Opening Pandora's Box in Damascus

A few weeks ago, I blogged that the international media was searching in vain for turning points in the Syrian revolution.

Last week, we may have finally seen one, when an apparent suicide attack killed Bashar al-Assad's defense minister, his brother-in-law, his deputy vice president, his interior minister, and his national security chief.

For purposes of comparison, imagine what would happen to the Obama administration if, in one day, Leon Panetta, Janet Napolitano, Joe Biden, Eric Holder and David Petraeus were all murdered.

This mass assassination followed four straight days of rebel attacks in Damascus, previously a stronghold of the regime. I think it's safe to say Syria is no longer a police state.

Following the attack, the Syrian ambassador to Iraq, who defected to the opposition the week before, had this to say:


 "Today is a day of happiness in every Syrian person's home. Today every mother grieving for her child, every child who has lost his father, every father who has lost his child, breathes a sigh of relief."

On Friday, my roommate Matt and I were discussing the massacre at Century 16 theater over beers and fish and chips. We talked about how he surrendered to police without resistance, then reportedly bragged to them that, "I'm the Joker." And suddenly, I was overcome with a bloodlust that surprised me. "If you were one of the police officers who arrested that guy," I asked poor, unsuspecting Matt, "how would you restrain yourself? How would you keep yourself from breaking his nose? Kicking his teeth in?" Just imagining it made me feel better.

Matt looked at me warily. "I feel more sad than angry," he ventured cautiously. Praise the Lord for that.

So yeah, I'm a huge hypocrite. I understand rejoicing when the wicked are cut down. I understand wanting revenge.

But this mass murder of senior government officials in Syria does not give me a sense of relief. Not at all.

Because if your goal is to replace a lawless tyranny with a just, pluralistic society, then sending young men to explode themselves to kill political leaders is about the worst idea possible. Having realized their most important goals through terror and murder, are Syria's fractured opposition groups going to suddenly start respecting political process once Assad walks?

All the trend lines in the Syrian Civil War are going the wrong way.

Christians have been ethnically cleansed from Homs, Qusayr, and other cities.

Alawite Muslims are being targeted for kidnapping, torture and death.

Palestinians who refuse to support the revolution are experiencing a similar fate.

Assad may go soon. But whether he does or not, there is no peace at the end of this, and no justice.

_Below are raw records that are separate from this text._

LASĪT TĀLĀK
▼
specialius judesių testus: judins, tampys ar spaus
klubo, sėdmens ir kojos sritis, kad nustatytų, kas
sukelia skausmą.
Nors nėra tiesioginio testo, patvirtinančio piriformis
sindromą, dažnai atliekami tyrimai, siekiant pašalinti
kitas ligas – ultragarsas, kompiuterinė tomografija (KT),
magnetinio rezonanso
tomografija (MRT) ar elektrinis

Please keep the people of Syria in your prayers. سوريا الله حاميها.


  1. Yikes. Maybe I'm just getting older, but for some reason, this shooting has made me think more than any before...

  2. Me too, man, except for maybe Columbine, and I was only 11 then.

  3. It's like a Rule 34 for murder - if it's a public place, there will be a mass shooting there.

  4. Its sad. But you are right it's been the trend. It's hard to know what to feel about the shooting in CO. I remember hearing about columbine and the shooting at Ricori High School, which was a bit closer to home. (I drive by Ricori HS almost weekly now) But I was too young for it to really sink in. I'm filled with more empathy than hatred at the moment.

  5. I'm not feeling hatred at all toward the guy. I just feel bad. And I certainly think people in the US don't need guns any more powerful than hunting rifles.

    Maybe I've just been reading too much from Shane Claiborne lately, who by the way is coming out with a new book in October with Tony Campolo. I already pre-ordered it on Amazon!